_Questions on the material_
1) From the OpenAFS thread below, list the actions the quoted poster says he carried out, in order, in the sequence he could reproduce with version 1.6.0.
2) According to the OpenAFS thread below, which crash is definitely fixed in 1.6.1pre2?

_Selected passage_
[OpenAFS] Re: kernel panics with 1.6.0 and 1.6.1pre2 on openindiana

Andrew Deason adeason@sinenomine.net
Fri, 27 Jan 2012 14:11:44 -0600

On Fri, 27 Jan 2012 11:31:47 -0800
"Logan O'Sullivan Bruns" <logan@gedanken.org> wrote:

> I haven't seen them since switching to 1.6.1pre2 but I've also
> carefully avoided the use case which was causing me problems. The
> salvager crash is definitely fixed in 1.6.1pre2. The one I'm not sure
> about is recovery from a crash during an initial clone. What was
> reproducible for me with 1.6.0 was that if I did addsite to a dafs
> managed partition, started a release but then crashed the system (due
> to the aforementioned panic), then when I tried to release it again it
> would say it was deleting an extant clone then it would fail to
> restore the dump and the release to that site would fail. The
> corresponding server side log messages would be:
> Volser: ReadVnodes: IH_CREATE: File exists - restore aborted

Okay, yeah, this isn't platform-specific or anything; sorry, I thought
you meant that the fileserver or volserver just crashed on its own or
something and caused problems.

_Dataset_
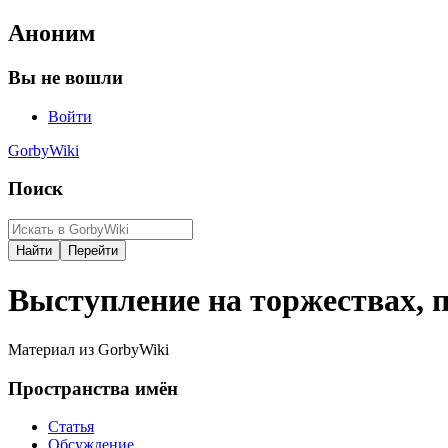
Аноним
Вы не вошли
Войти
GorbyWiki
Поиск
Выступление на торжествах, 
Материал из GorbyWiki
Пространства имён
Статья
Обсуждение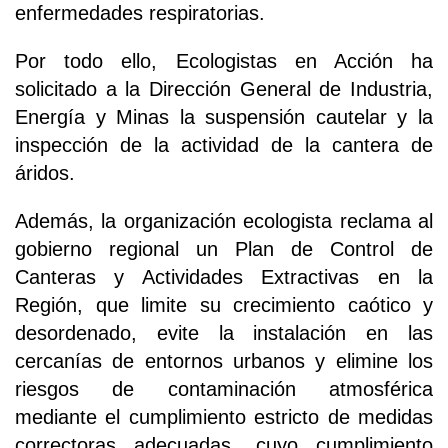
enfermedades respiratorias.
Por todo ello, Ecologistas en Acción ha
solicitado a la Dirección General de Industria,
Energía y Minas la suspensión cautelar y la
inspección de la actividad de la cantera de
áridos.
Además, la organización ecologista reclama al
gobierno regional un Plan de Control de
Canteras y Actividades Extractivas en la
Región, que limite su crecimiento caótico y
desordenado, evite la instalación en las
cercanías de entornos urbanos y elimine los
riesgos de contaminación atmosférica
mediante el cumplimiento estricto de medidas
correctoras adecuadas, cuyo cumplimiento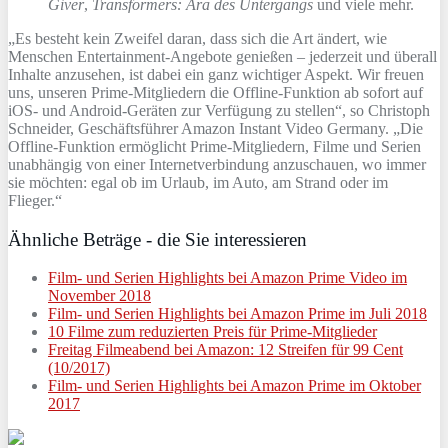
Giver
,
Transformers: Ära des Untergangs
und viele mehr.
„Es besteht kein Zweifel daran, dass sich die Art ändert, wie
Menschen Entertainment-Angebote genießen – jederzeit und überall
Inhalte anzusehen, ist dabei ein ganz wichtiger Aspekt. Wir freuen
uns, unseren Prime-Mitgliedern die Offline-Funktion ab sofort auf
iOS- und Android-Geräten zur Verfügung zu stellen“, so Christoph
Schneider, Geschäftsführer Amazon Instant Video Germany. „Die
Offline-Funktion ermöglicht Prime-Mitgliedern, Filme und Serien
unabhängig von einer Internetverbindung anzuschauen, wo immer
sie möchten: egal ob im Urlaub, im Auto, am Strand oder im
Flieger.“
Ähnliche Beträge - die Sie interessieren
Film- und Serien Highlights bei Amazon Prime Video im
November 2018
Film- und Serien Highlights bei Amazon Prime im Juli 2018
10 Filme zum reduzierten Preis für Prime-Mitglieder
Freitag Filmeabend bei Amazon: 12 Streifen für 99 Cent
(10/2017)
Film- und Serien Highlights bei Amazon Prime im Oktober
2017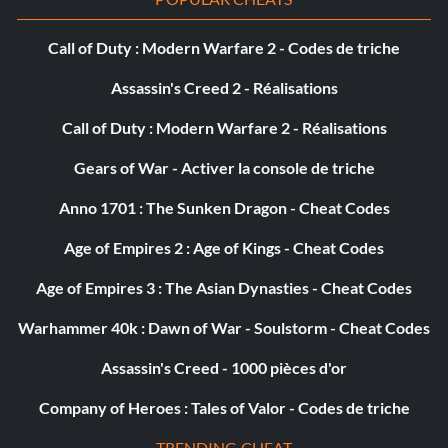
Call of Duty : Modern Warfare 2 - Codes de triche
Assassin's Creed 2 - Réalisations
Call of Duty : Modern Warfare 2 - Réalisations
Gears of War - Activer la console de triche
Anno 1701 : The Sunken Dragon - Cheat Codes
Age of Empires 2 : Age of Kings - Cheat Codes
Age of Empires 3 : The Asian Dynasties - Cheat Codes
Warhammer 40k : Dawn of War - Soulstorm - Cheat Codes
Assassin's Creed - 1000 pièces d'or
Company of Heroes : Tales of Valor - Codes de triche
TRENDING CHEAT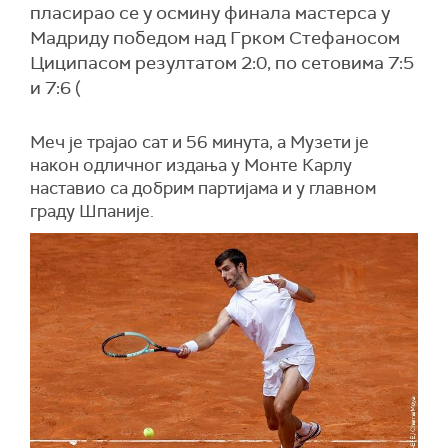
пласирао се у осмину финала мастерса у
Мадриду победом над Грком Стефаносом
Циципасом резултатом 2:0, по сетовима 7:5
и 7:6 (
Меч је трајао сат и 56 минута, а Музети је
након одличног издања у Монте Карлу
наставио са добрим партијама и у главном
граду Шпаније.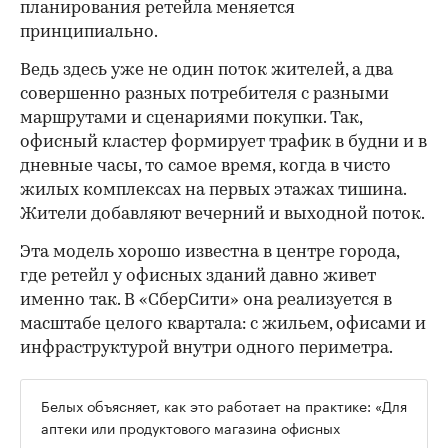
планирования ретейла меняется
принципиально.
Ведь здесь уже не один поток жителей, а два
совершенно разных потребителя с разными
маршрутами и сценариями покупки. Так,
офисный кластер формирует трафик в будни и в
дневные часы, то самое время, когда в чисто
жилых комплексах на первых этажах тишина.
Жители добавляют вечерний и выходной поток.
Эта модель хорошо известна в центре города,
где ретейл у офисных зданий давно живет
именно так. В «СберСити» она реализуется в
масштабе целого квартала: с жильем, офисами и
инфраструктурой внутри одного периметра.
Белых объясняет, как это работает на практике: «Для
аптеки или продуктового магазина офисных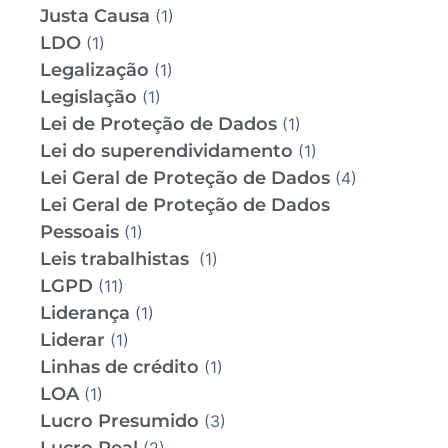
Justa Causa
(1)
LDO
(1)
Legalização
(1)
Legislação
(1)
Lei de Proteção de Dados
(1)
Lei do superendividamento
(1)
Lei Geral de Proteção de Dados
(4)
Lei Geral de Proteção de Dados
Pessoais
(1)
Leis trabalhistas
(1)
LGPD
(11)
Liderança
(1)
Liderar
(1)
Linhas de crédito
(1)
LOA
(1)
Lucro Presumido
(3)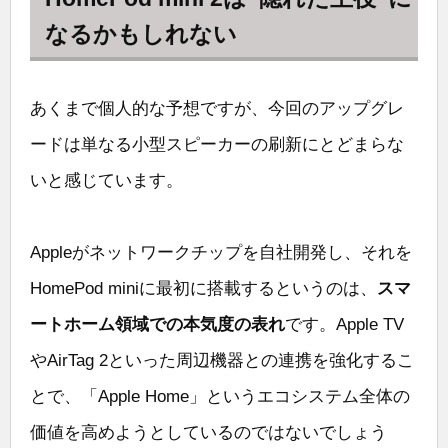
なるかもしれない
あくまで個人的な予想ですが、今回のアップグレ
ードは単なる小型スピーカーの刷新にとどまらな
いと感じています。
Appleがネットワークチップを自社開発し、それを
HomePod miniに最初に搭載するというのは、
スマ
ートホーム領域での本気度の表れ
です。Apple TV
やAirTag 2といった周辺機器との連携を強化するこ
とで、「Apple Home」というエコシステム全体の
価値を高めようとしているのではないでしょう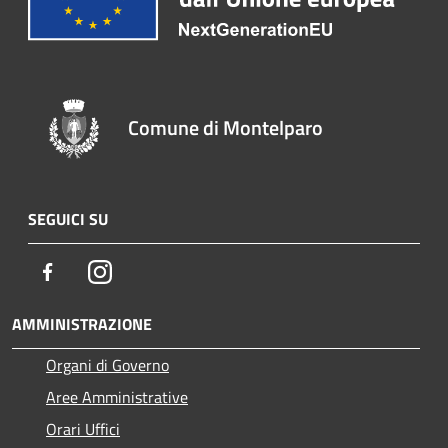
Comune di Montelparo
SEGUICI SU
Facebook
Instagram
AMMINISTRAZIONE
Organi di Governo
Aree Amministrative
Orari Uffici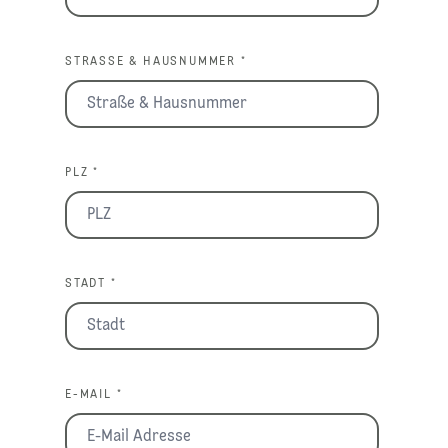
STRASSE & HAUSNUMMER *
PLZ *
STADT *
E-MAIL *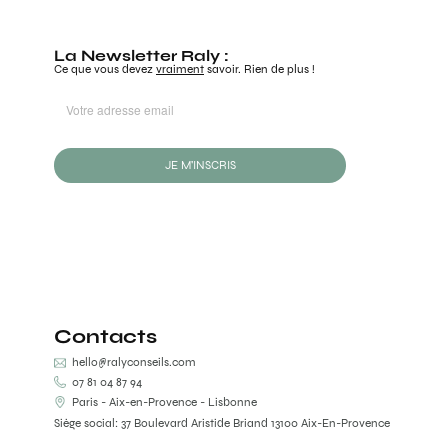
La Newsletter Raly :
Ce que vous devez
vraiment
savoir. Rien de plus !
JE M'INSCRIS
Contacts
hello@ralyconseils.com
07 81 04 87 94
Paris - Aix-en-Provence - Lisbonne
Siège social: 37 Boulevard Aristide Briand 13100 Aix-En-Provence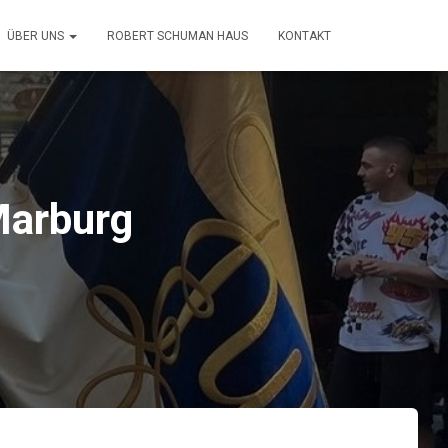
ÜBER UNS
ROBERT SCHUMAN HAUS
KONTAKT
Marburg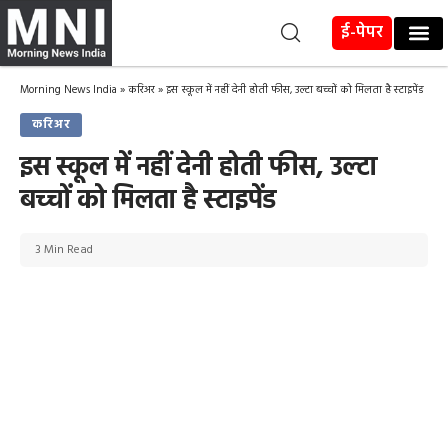
ई-पेपर
Morning News India
»
करिअर
»
इस स्कूल में नहीं देनी होती फीस, उल्टा बच्‍चों को म‍िलता है स्‍टाइपेंड
करिअर
इस स्कूल में नहीं देनी होती फीस, उल्टा
बच्‍चों को म‍िलता है स्‍टाइपेंड
3 Min Read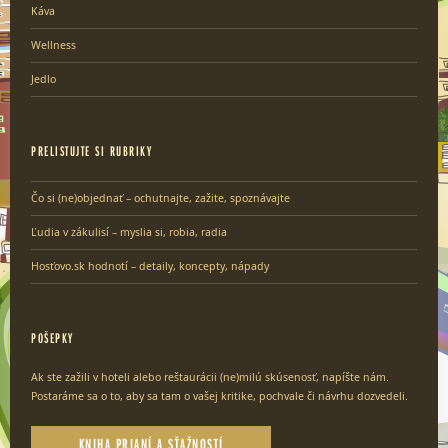
Káva
Wellness
Jedlo
PRELISTUJTE SI RUBRIKY
Čo si (ne)objednať – ochutnajte, zažite, spoznávajte
Ľudia v zákulisí – myslia si, robia, radia
Hosťovo.sk hodnotí – detaily, koncepty, nápady
POŠEPKY
Ak ste zažili v hoteli alebo reštaurácii (ne)milú skúsenosť, napíšte nám.
Postaráme sa o to, aby sa tam o vašej kritike, pochvale či návrhu dozvedeli.
KNIHA PRIANÍ A SŤAŽNOSTÍ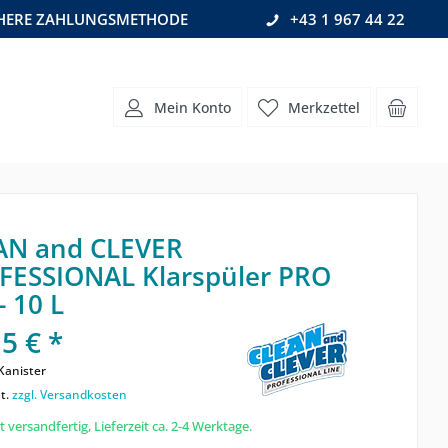
CHERE ZAHLUNGSMETHODE
+43 1 967 44 22
Mein Konto
Merkzettel
AN and CLEVER
FESSIONAL Klarspüler PRO
- 10 L
5 € *
Kanister
t.
zzgl. Versandkosten
 versandfertig, Lieferzeit ca. 2-4 Werktage.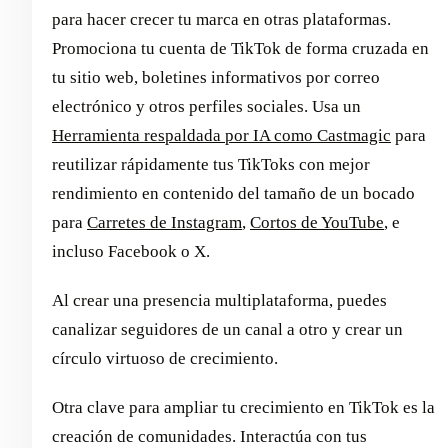
para hacer crecer tu marca en otras plataformas.
Promociona tu cuenta de TikTok de forma cruzada en
tu sitio web, boletines informativos por correo
electrónico y otros perfiles sociales. Usa un
Herramienta respaldada por IA como Castmagic
para
reutilizar rápidamente tus TikToks con mejor
rendimiento en contenido del tamaño de un bocado
para
Carretes de Instagram
,
Cortos de YouTube
, e
incluso Facebook o X.
Al crear una presencia multiplataforma, puedes
canalizar seguidores de un canal a otro y crear un
círculo virtuoso de crecimiento.
Otra clave para ampliar tu crecimiento en TikTok es la
creación de comunidades. Interactúa con tus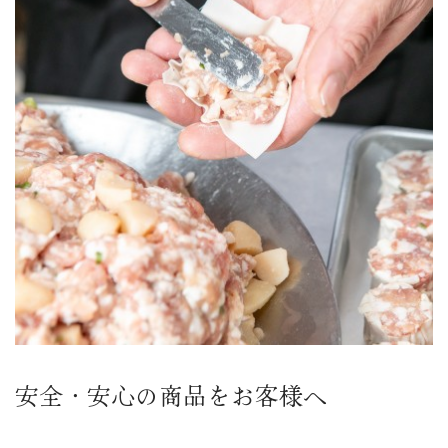
安全・安心の商品をお客様へ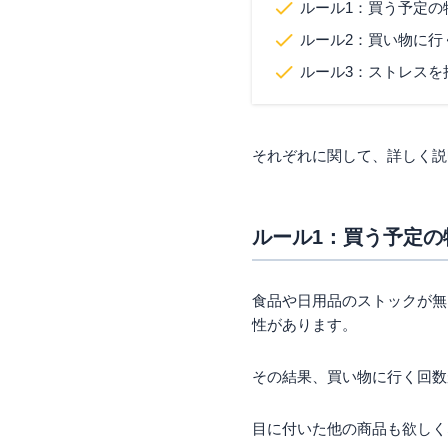
ルール1：買う予定の
ルール2：買い物に行
ルール3：ストレス
それぞれに関して、詳しく説
ルール1：買う予定の
食品や日用品のストックが無
性があります。
その結果、買い物に行く回数
目に付いた他の商品も欲しく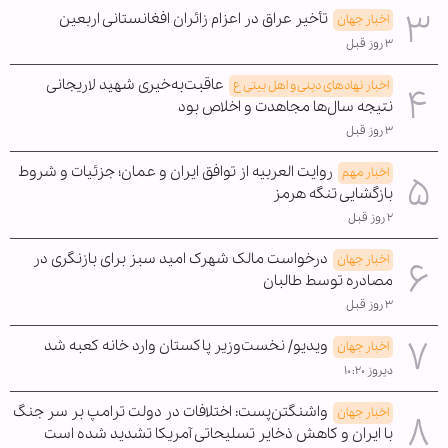
تأخیر عراق در اعزام زائران افغانستانی اربعین
اخبار جهان
۳ روز قبل
عاقبت‌به‌خیری شهید لاریجانی
اخبار نهادهای دینی و اهل بیتی ع
نتیجه سال‌ها مجاهدت و اخلاص بود
۳ روز قبل
روایت العربیه از توافق ایران و عمان؛ جزئیات و شروط
اخبار مهم
بازگشایی تنگه هرمز
۲ روز قبل
درخواست مالک شهرک امید سبز برای بازنگری در
اخبار جهان
مصادره توسط طالبان
۳ روز قبل
ویدیو/ نخست‌وزیر پاکستان وارد خانه کعبه شد
اخبار جهان
دیروز ۱۰:۲۰
واشنگتن‌پست: اختلافات در دولت ترامپ بر سر جنگ
اخبار جهان
با ایران و کاهش ذخایر تسلیحاتی آمریکا تشدید شده است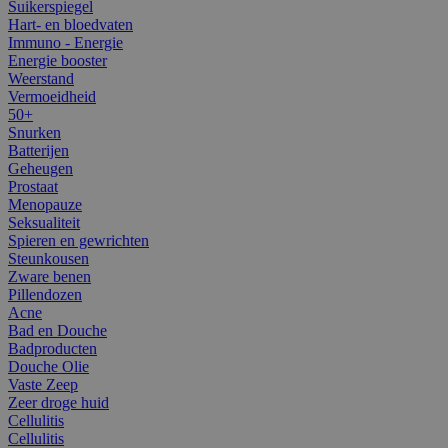
Suikerspiegel
Hart- en bloedvaten
Immuno - Energie
Energie booster
Weerstand
Vermoeidheid
50+
Snurken
Batterijen
Geheugen
Prostaat
Menopauze
Seksualiteit
Spieren en gewrichten
Steunkousen
Zware benen
Pillendozen
Acne
Bad en Douche
Badproducten
Douche Olie
Vaste Zeep
Zeer droge huid
Cellulitis
Cellulitis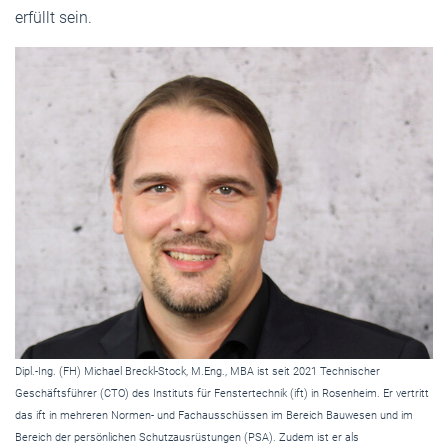
erfüllt sein.
Dipl.-Ing. (FH) Michael Breckl-Stock, M.Eng., MBA ist seit 2021 Technischer
Geschäftsführer (CTO) des Instituts für Fenstertechnik (ift) in Rosenheim. Er vertritt
das ift in mehreren Normen- und Fachausschüssen im Bereich Bauwesen und im
Bereich der persönlichen Schutzausrüstungen (PSA). Zudem ist er als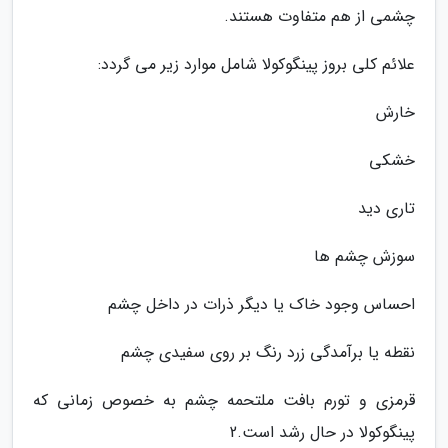
چشمی از هم متفاوت هستند.
علائم کلی بروز پینگوکولا شامل موارد زیر می گردد:
خارش
خشکی
تاری دید
سوزش چشم ها
احساس وجود خاک یا دیگر ذرات در داخل چشم
نقطه یا برآمدگی زرد رنگ بر روی سفیدی چشم
قرمزی و تورم بافت ملتحمه چشم به خصوص زمانی که
پینگوکولا در حال رشد است.2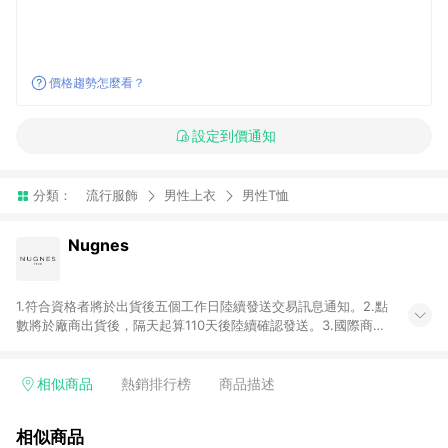
價格趨勢怎麼看？
設定到價通知
分類：
流行服飾
男性上衣
男性T恤
Nugnes
1.符合資格者將於出貨後五個工作日陸續發送交易訊息通知。2.點
數將於廠商出貨後，隔天起算110天後陸續確認發送。3.國際商家
之商品金額及回饋點數依據將以商品未稅價格為準。4.國際商家
之商品金額可能受匯率影響而有微幅差異。5.禮品卡支付以及使
用未授權優惠碼不符合贈點資格。6. 點數發送依據及返點上限將
相似商品
熱銷排行榜
商品描述
以「訂單總金額」計算（不含運費及稅額）7.若於商家App下單，
不符合LINE購物導購資格。8.禮品卡支付以及使用未授權優惠碼
相似商品
不符合贈點資格。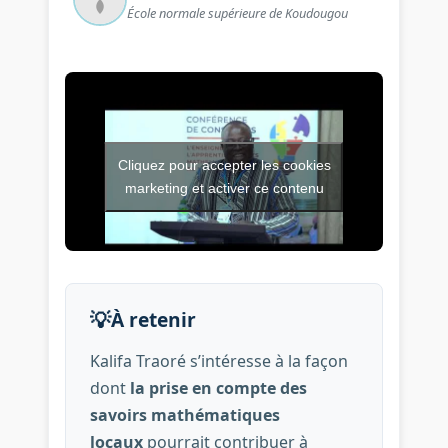
École normale supérieure de Koudougou
Cliquez pour accepter les cookies
Vidéo de l’intervention : Com
marketing et activer ce contenu
💡
À retenir
Kalifa Traoré s’intéresse à la façon
dont
la prise en compte des
savoirs mathématiques
locaux
pourrait contribuer à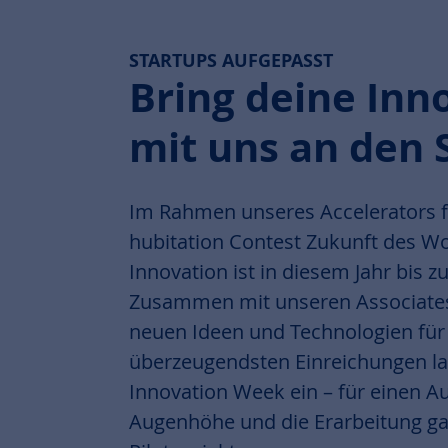
STARTUPS AUFGEPASST
Bring deine Inn
mit uns an den S
Im Rahmen unseres Accelerators fi
hubitation Contest Zukunft des Woh
Innovation ist in diesem Jahr bis zu
Zusammen mit unseren Associates
neuen Ideen und Technologien für
überzeugendsten Einreichungen la
Innovation Week ein – für einen A
Augenhöhe und die Erarbeitung ga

_Numbered answers_
1)
1. Did addsite to a dafs managed partition.
2. Started a release.
3. Crashed the system.
4. Tried to release it again.

2) The salvager crash.